Ayah Aletha berpamitan karena dia harus menjamu tamu tersebut di ruang kerjanya. Kini, hanya tersisa Ibu, Kakak laki-laki, dan dua adik kecil Aletha. Erol melanjutkan makan malamnya karena tidak ada yang hendak mereka bahas padanya.

Singkat waktu, Aletha dan Erol menghabiskan waktunya di taman luar rumah Aletha dan bermain-main dengan kucing persia peliharaan Aletha.

"Kau mengurusnya dengan baik," puji Erol seraya mengelus bulu kucing yang berada di pangkuannya, Aletha tersenyum dengan rona merah terlukis di pipinya.

"Dalam tiga hari ke depan, aku dan kelompokku akan kembali masuk ke goa. Apa kau akan ikut?" tanya Aletha, penuh harap.

"Entahlah, ada sesuatu yang harus kulakukan."

"Apa boleh aku tahu apa itu?" tanya Aletha.

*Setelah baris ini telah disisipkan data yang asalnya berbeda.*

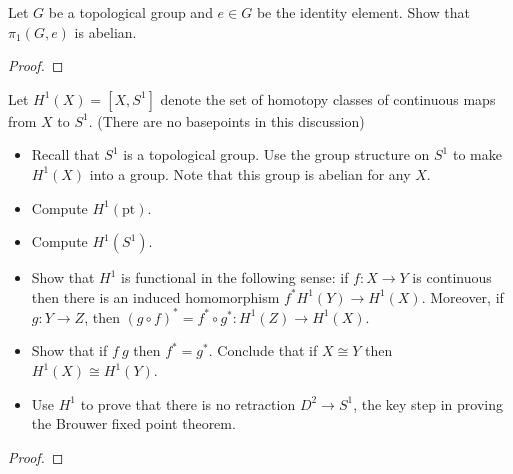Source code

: \documentclass[12pt]{article}
\newenvironment{statement}[2][Statement]{\begin{trivlist}
\item[\hskip \labelsep {\bfseries #1}\hskip \labelsep {\bfseries #2.}]}{\end{trivlist}}
\begin{document}
\begin{statement}[Problem]{7}
  Let $G$ be a topological group and $e \in G$ be the identity element. Show that $\pi_1(G,e)$ is abelian. 
\end{statement}
\begin{proof}

\end{proof}

\begin{statement}[Problem]{8}
  Let $H^1(X)=[X,S^1]$ denote the set of homotopy classes of continuous maps from $X$ to $S^1$. (There are no basepoints in this discussion)
  \begin{itemize}
    \item[(a)] Recall that $S^1$ is a topological group. Use the group structure on $S^1$ to make $H^1(X)$ into a group. Note that this group is abelian for any $X$. 
    \item[(b)] Compute $H^1(\text{{pt}})$.
    \item[(c)] Compute $H^1(S^1)$.
    \item[(d)] Show that $H^1$ is functional in the following sense: if $f: X \to Y$ is continuous then there is an induced homomorphism 
      $f^*H^1(Y) \to H^1(X)$. Moreover, if $g: Y \to Z$, then $(g \circ f)^* = f^* \circ g^*: H^1(Z) \to H^1(X)$.
    \item[(e)] Show that if $f ~ g$ then $f^* = g^*$. Conclude that if $X \cong Y$ then $H^1(X) \cong H^1(Y)$.
    \item[(f)] Use $H^1$ to prove that there is no retraction $D^2 \to S^1$, the key step in proving the Brouwer fixed point theorem.  
  \end{itemize}
\end{statement}
\begin{proof}

\end{proof}
\end{document}
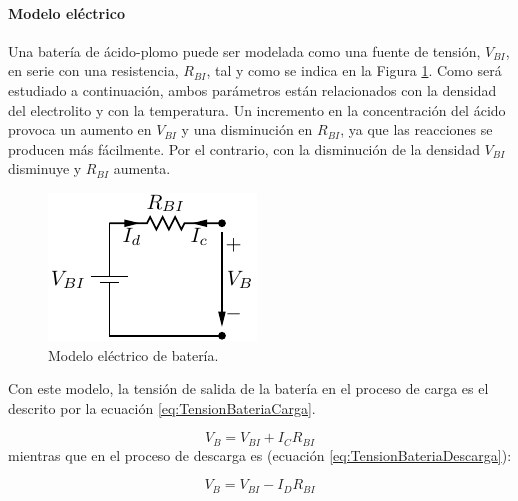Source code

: \paragraph{Modelo eléctrico}

Una batería de ácido-plomo puede ser modelada como una fuente de tensión,
$V_{BI}$, en serie con una resistencia, $R_{BI}$, tal y como se
indica en la Figura \ref{fig:Modelo-de-bateria}.
Como será estudiado a continuación, ambos parámetros están relacionados
con la densidad del electrolito y con la temperatura. Un incremento
en la concentración del ácido provoca un aumento en $V_{BI}$ y una
disminución en $R_{BI}$, ya que las reacciones se producen más fácilmente.
Por el contrario, con la disminución de la densidad $V_{BI}$ disminuye
y $R_{BI}$ aumenta. 

%
\begin{figure}
\includegraphics{../figs/Bateria}

\caption{Modelo eléctrico de batería.\label{fig:Modelo-de-bateria}}

\end{figure}


Con este modelo, la tensión de salida de la batería en el proceso
de carga es el descrito por la ecuación \ref{eq:TensionBateriaCarga}. 

\begin{equation}
V_{B}=V_{BI}+I_{C}R_{BI}\label{eq:TensionBateriaCarga}\end{equation}
mientras que en el proceso de descarga es (ecuación \ref{eq:TensionBateriaDescarga}):

\begin{equation}
V_{B}=V_{BI}-I_{D}R_{BI}\label{eq:TensionBateriaDescarga}\end{equation}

Pertanyaannya membuat perhatian Erol kini tertuju kepada Aletha. Ia baru teringat akan Altair dan Sophie yang ditangkap istana, dengan kekuatannya, ia harus pergi ke Ibukota untuk membebaskan kedua orang tersebut.

"Itu tidak bisa aku—"

"Aletha!" panggil Ayah Aletha, berjalan mendekat dari pintu rumah menuju keduanya.

"Ada apa, Ayah?" tanya Aletha.

Ayah Aletha memandangi wajah Aletha dengan lekat-lekat, ia juga ikut memandang Erol dengan ekspresi serupa.

"Kau akan pergi ke medan perang untuk memimpin pasukan medis," jelas Ayah Aletha, perkataannya membuat wanita itu terkejut.

"Medan perang? Tapi kenapa harus Aletha?" tanya Aletha.

Ia tidak ingin pergi ke tempat yang jauh dari kota ini, jaraknya hampir setara satu minggu perjalanan. Tentu saja hal itu akan membuat Aletha keletihan sebelum sampai di medan perang.

"Hanya kau seorang pengguna sihir penyembuhan level A di keluarga kita. Lakukanlah demi nama baik Bangsawan Endevour," jelas Ayah Aletha.

Setelah memikir cukup lama, akhirnya Aletha setuju untuk pergi meskipun dengan raut wajah sedih. Ayah Aletha tidak bisa berbuat banyak, ia juga sama tertekannya dengan Aletha.

"Sebelum pergi ke medan perang, kau akan pergi ke Ibukota terlebih dahulu. Pasukanmu menunggu di sana," jelas Ayah Aletha, mendengarnya memberikan Erol ide.

"Apakah aku bisa ikut dalam perjalananmu?" tanya Erol, kepada Aletha dan ayahnya.

"Kau juga akan ikut ke medan perang?" tanya Ayah Aletha, memastikan.

"Terlalu dini untukku pergi ke sana, tetapi ada sesuatu yang kubutuhkan di Ibukota. Aku akan menjaga Aletha selama di perjalanan," jelas Erol.

Kini, giliran Ayah Aletha yang berpikir lama. Ia memang baru mengenalnya dan terlihat Erol bukan seseorang yang berbahaya. Namun, ia tetap harus waspada mengingat Aletha adalah harta paling berharga milik Endeavour.

"Baiklah. Aku akan mengizinkanmu pergi bersamanya."